Task description:
When the line containing "-321,22 +321,22 @@" is found in the data below, copy it and each line after it through the line containing "writing-mode: vertical-rl;", exactly and with no others.

____

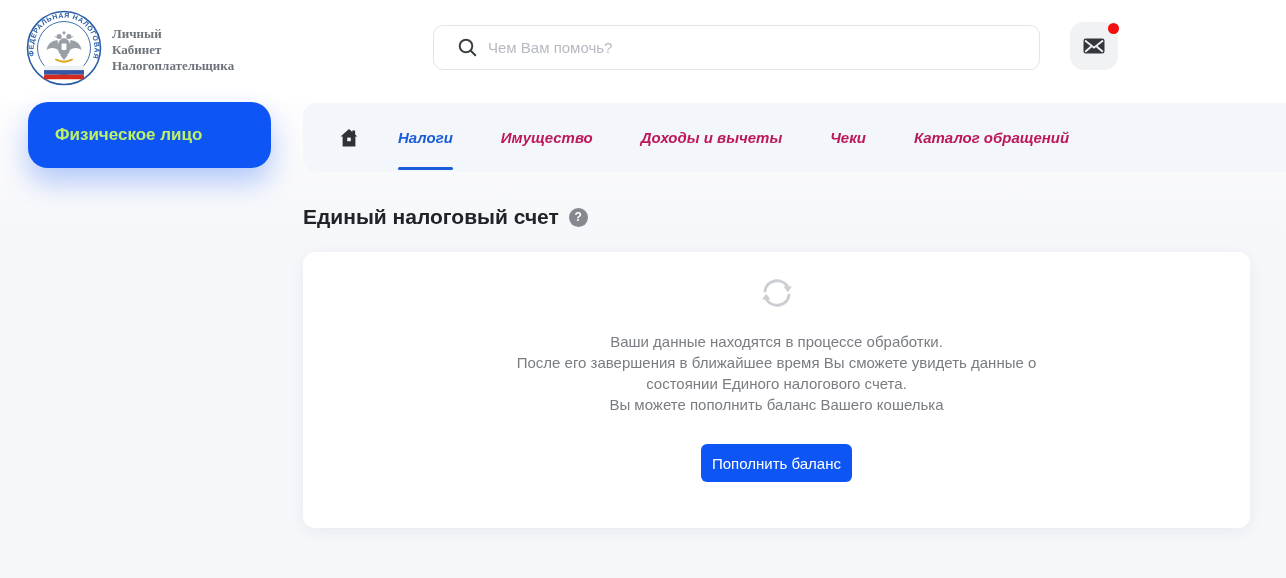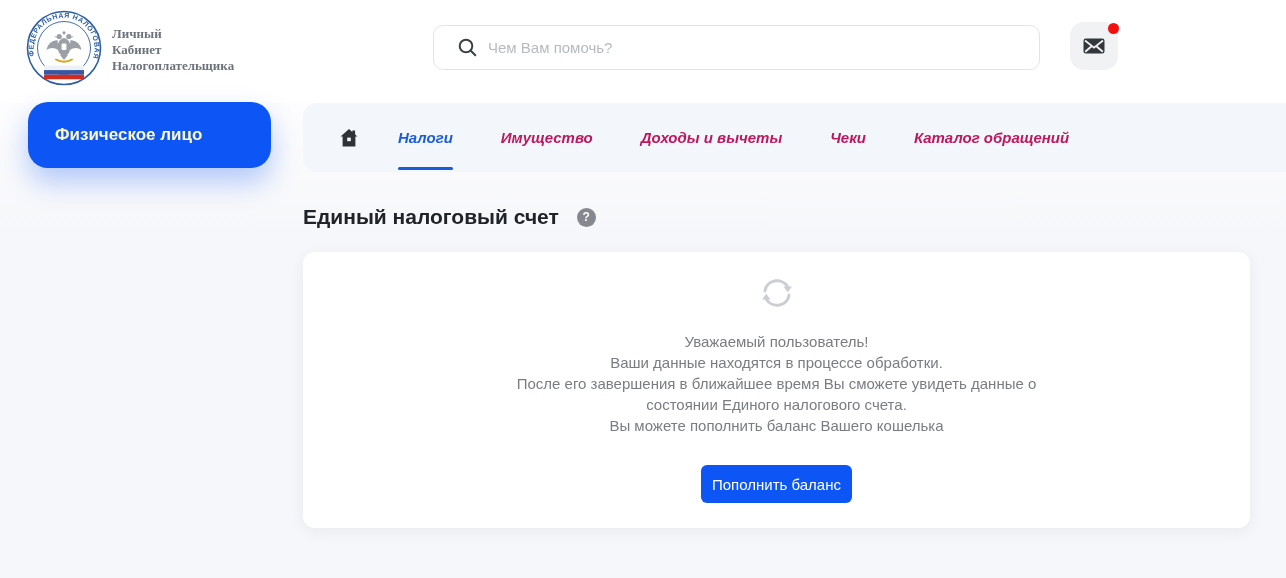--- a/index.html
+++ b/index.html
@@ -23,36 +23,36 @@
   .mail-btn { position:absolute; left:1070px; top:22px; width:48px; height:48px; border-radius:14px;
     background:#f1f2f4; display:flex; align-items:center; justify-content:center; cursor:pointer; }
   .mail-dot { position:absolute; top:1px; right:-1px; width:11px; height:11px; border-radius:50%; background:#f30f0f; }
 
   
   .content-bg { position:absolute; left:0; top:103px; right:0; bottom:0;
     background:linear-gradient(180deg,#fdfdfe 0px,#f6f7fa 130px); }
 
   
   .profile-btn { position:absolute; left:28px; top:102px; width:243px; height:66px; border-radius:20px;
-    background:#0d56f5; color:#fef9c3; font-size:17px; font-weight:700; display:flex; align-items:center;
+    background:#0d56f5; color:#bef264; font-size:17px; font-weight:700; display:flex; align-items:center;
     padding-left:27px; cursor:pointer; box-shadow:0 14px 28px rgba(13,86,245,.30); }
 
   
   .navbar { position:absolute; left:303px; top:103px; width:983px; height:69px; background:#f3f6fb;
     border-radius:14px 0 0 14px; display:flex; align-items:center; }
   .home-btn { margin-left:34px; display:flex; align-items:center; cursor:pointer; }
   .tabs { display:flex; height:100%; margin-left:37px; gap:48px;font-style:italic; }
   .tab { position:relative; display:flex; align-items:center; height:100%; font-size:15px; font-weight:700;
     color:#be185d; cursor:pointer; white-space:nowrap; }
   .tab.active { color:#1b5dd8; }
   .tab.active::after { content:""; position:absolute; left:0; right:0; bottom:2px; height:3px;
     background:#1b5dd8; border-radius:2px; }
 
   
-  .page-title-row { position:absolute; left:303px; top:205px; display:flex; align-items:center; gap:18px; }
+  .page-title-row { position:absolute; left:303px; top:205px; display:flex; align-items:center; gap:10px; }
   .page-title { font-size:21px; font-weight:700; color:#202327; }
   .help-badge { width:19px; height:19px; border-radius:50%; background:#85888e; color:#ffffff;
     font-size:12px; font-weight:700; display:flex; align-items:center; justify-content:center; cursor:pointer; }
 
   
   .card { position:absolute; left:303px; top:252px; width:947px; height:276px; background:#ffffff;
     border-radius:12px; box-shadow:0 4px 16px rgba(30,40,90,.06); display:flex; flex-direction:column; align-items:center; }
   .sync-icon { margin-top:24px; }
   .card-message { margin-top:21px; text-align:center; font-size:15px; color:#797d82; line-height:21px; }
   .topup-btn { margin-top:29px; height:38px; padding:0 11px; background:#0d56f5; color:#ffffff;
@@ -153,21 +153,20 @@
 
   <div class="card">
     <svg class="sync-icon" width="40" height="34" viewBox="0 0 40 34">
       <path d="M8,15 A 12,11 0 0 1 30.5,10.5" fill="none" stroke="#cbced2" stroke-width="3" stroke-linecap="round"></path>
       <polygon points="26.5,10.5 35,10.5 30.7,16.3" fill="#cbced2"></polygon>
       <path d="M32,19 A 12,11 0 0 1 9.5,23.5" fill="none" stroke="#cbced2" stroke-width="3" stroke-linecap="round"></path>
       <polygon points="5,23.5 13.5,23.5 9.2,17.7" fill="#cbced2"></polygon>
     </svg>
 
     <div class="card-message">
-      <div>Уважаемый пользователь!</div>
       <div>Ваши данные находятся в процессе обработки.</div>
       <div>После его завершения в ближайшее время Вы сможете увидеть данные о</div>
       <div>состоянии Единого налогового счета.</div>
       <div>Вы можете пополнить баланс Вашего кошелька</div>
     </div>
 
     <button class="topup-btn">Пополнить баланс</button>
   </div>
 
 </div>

____

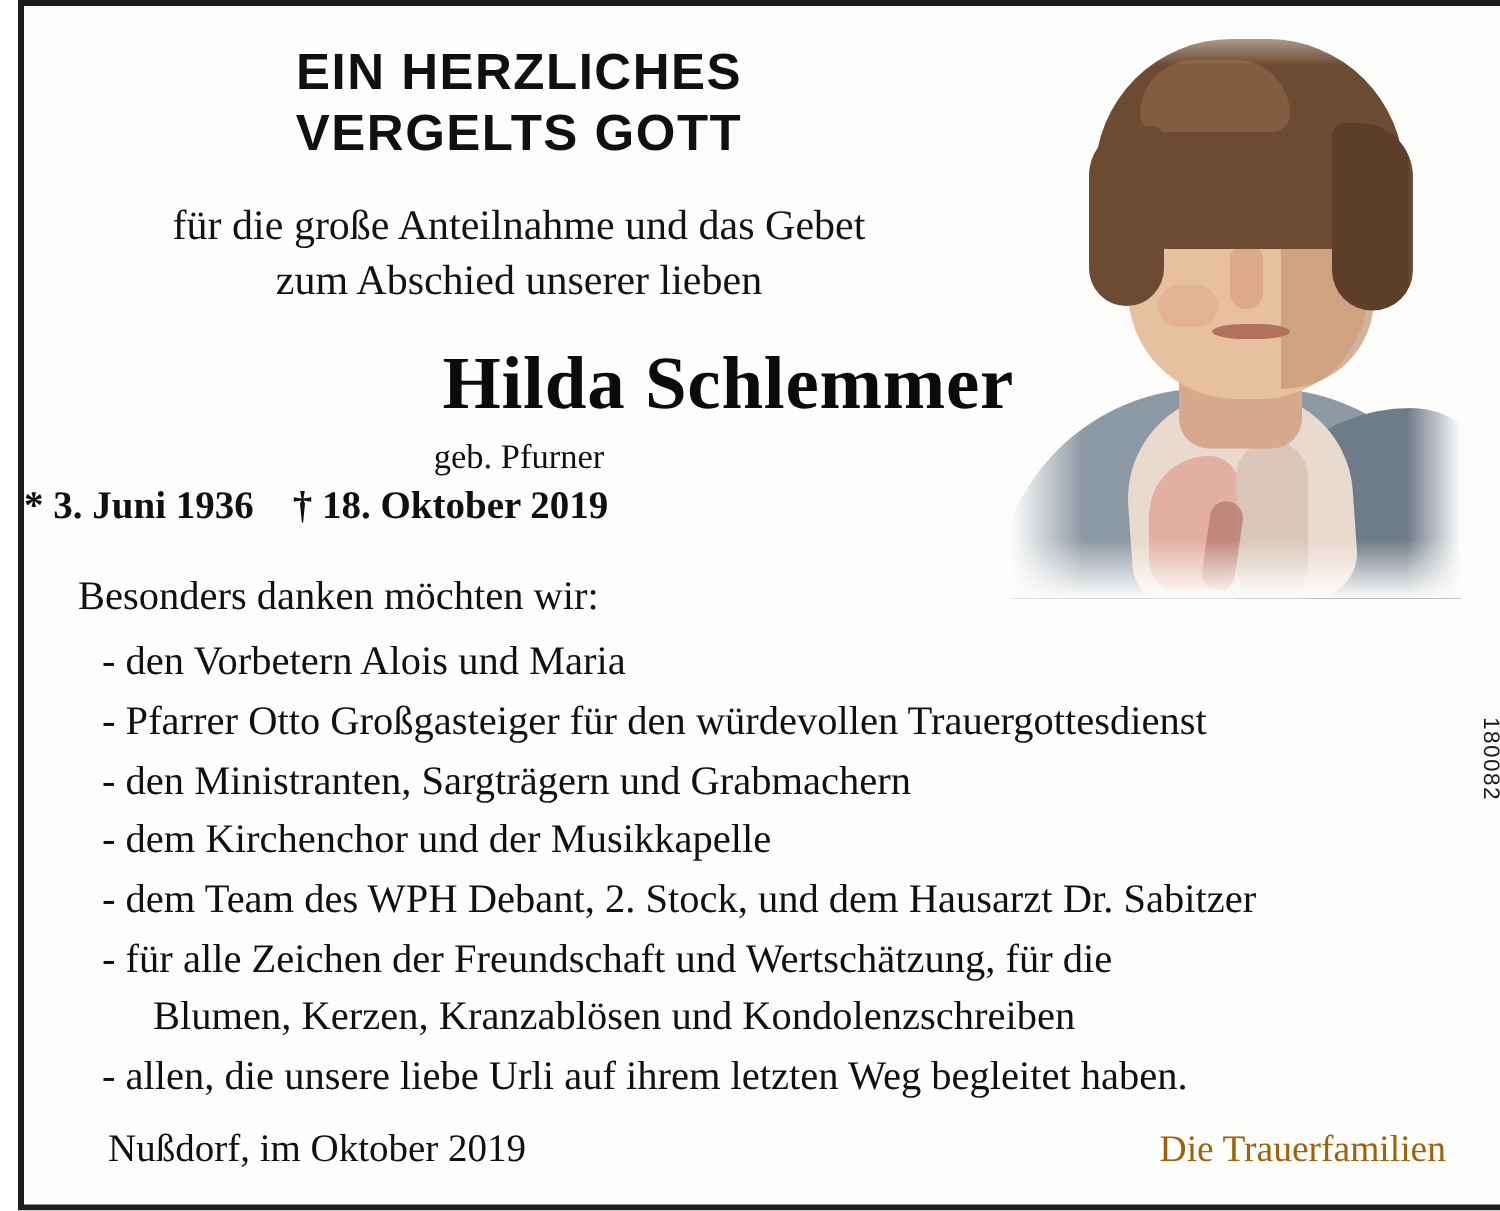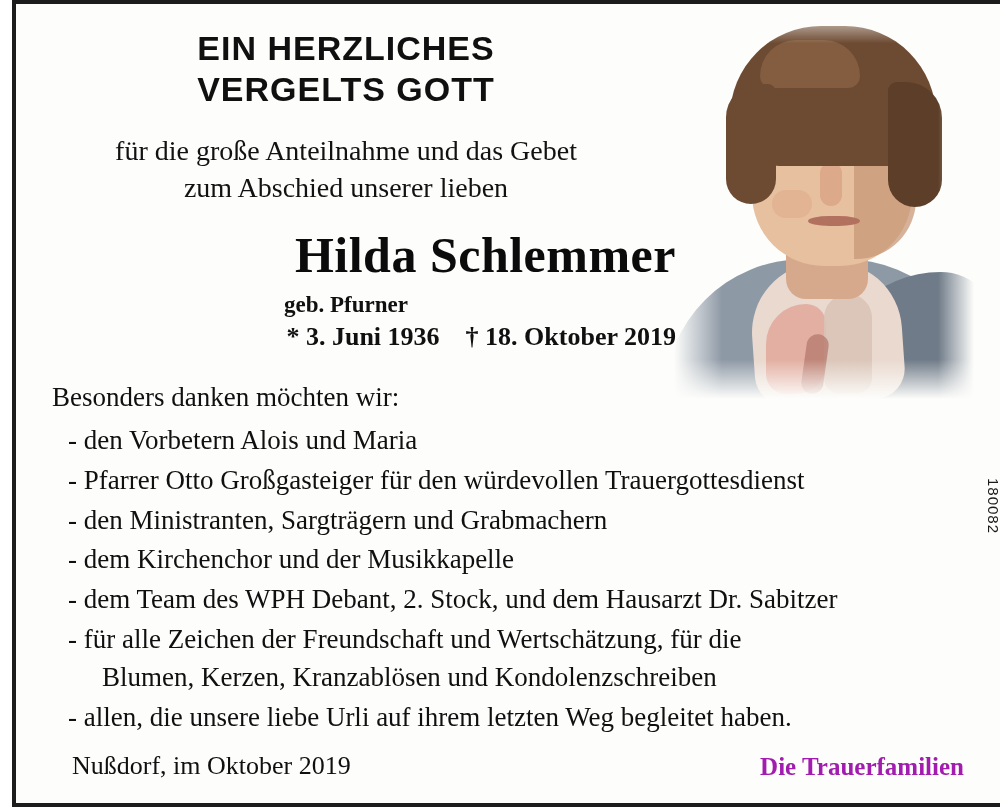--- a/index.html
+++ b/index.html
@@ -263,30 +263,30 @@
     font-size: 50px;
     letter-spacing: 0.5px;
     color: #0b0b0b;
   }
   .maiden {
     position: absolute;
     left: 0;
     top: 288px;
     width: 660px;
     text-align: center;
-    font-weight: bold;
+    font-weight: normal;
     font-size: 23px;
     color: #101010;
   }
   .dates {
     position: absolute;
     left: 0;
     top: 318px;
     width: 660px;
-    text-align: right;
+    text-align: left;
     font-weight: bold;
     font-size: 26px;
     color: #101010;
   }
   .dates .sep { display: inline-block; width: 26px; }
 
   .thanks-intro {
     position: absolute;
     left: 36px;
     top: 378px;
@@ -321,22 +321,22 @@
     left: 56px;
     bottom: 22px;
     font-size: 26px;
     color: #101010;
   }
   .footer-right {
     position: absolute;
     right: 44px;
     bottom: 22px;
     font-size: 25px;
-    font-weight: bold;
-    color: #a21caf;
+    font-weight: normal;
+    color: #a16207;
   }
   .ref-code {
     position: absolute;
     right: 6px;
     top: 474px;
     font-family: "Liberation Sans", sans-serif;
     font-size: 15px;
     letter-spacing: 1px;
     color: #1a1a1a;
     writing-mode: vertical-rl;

____

Written reply:
@@ -321,22 +321,22 @@
     left: 56px;
     bottom: 22px;
     font-size: 26px;
     color: #101010;
   }
   .footer-right {
     position: absolute;
     right: 44px;
     bottom: 22px;
     font-size: 25px;
-    font-weight: bold;
-    color: #a21caf;
+    font-weight: normal;
+    color: #a16207;
   }
   .ref-code {
     position: absolute;
     right: 6px;
     top: 474px;
     font-family: "Liberation Sans", sans-serif;
     font-size: 15px;
     letter-spacing: 1px;
     color: #1a1a1a;
     writing-mode: vertical-rl;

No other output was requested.